I recently came across the following function
$$\sum_{k=1}^\infty(\log(k))^n\frac{z^k}{k}$$
I found it while dealing with the polylogarithm function, $Li_n (z)$ (Notice that if instead of $(\log(k))^n$ we had $k^n$ then the above expression would become $Li_{1-n}(z)$. Still these functions are quite different.)
I was wondering if this function is known, and if there are good numerical approximations to estimate it?

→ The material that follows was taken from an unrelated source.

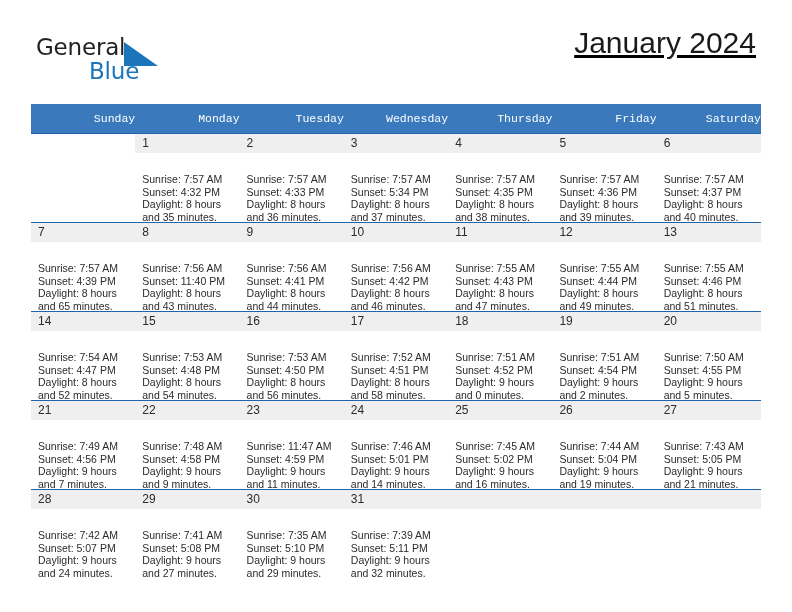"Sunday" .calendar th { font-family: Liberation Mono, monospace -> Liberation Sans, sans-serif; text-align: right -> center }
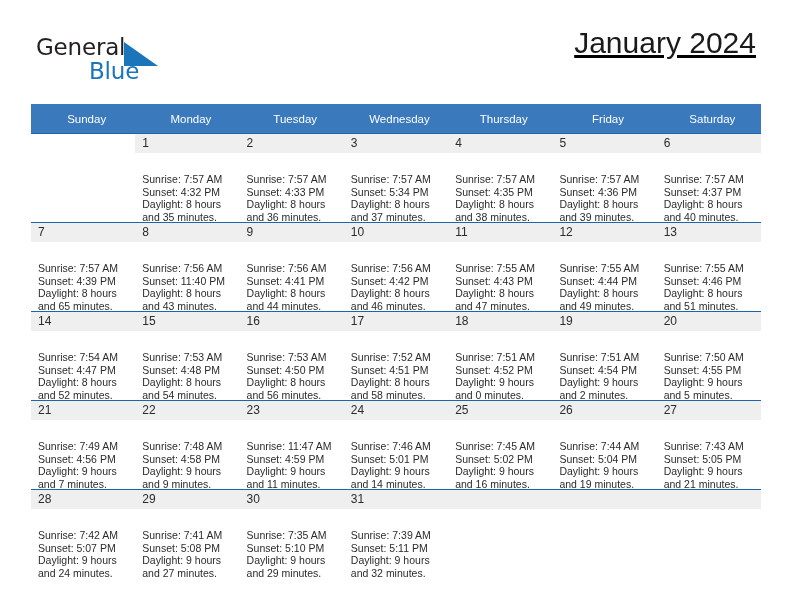"Sunrise: 7:57 AM" .cell-details { font-family: Liberation Sans, sans-serif -> Liberation Serif, serif; padding: 20px 5px 0 7px -> 4px 5px 0 7px }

Thank you in advance for your help.
Your sum can be expressed in term of derivatives of a polylogarithm with respect to order. For all $|z|<1$, we have: $$\begin{align} (-1)^n\frac{ \partial^n}{\partial s^n} \left.\operatorname{Li}_s(z)\right|_{s=1} &= (-1)^n \frac{\partial^n}{\partial s^n} \left.\left(\sum_{k=1}^\infty \frac{z^k}{k^s}\right)\right|_{s=1} \\ &= (-1)^n \sum_{k=1}^\infty z^k \frac{\partial^n}{\partial s^n}\left.\left(\frac{1}{k^s}\right)\right|_{s=1} \\ &= (-1)^n \sum_{k=1}^\infty z^k\left.\left(\frac{(-1)^n\log^n(k)}{k^s}\right)\right|_{s=1} \\ &= \sum_{k=1}^\infty \frac{z^k \log^n(k)}{k}. \end{align}$$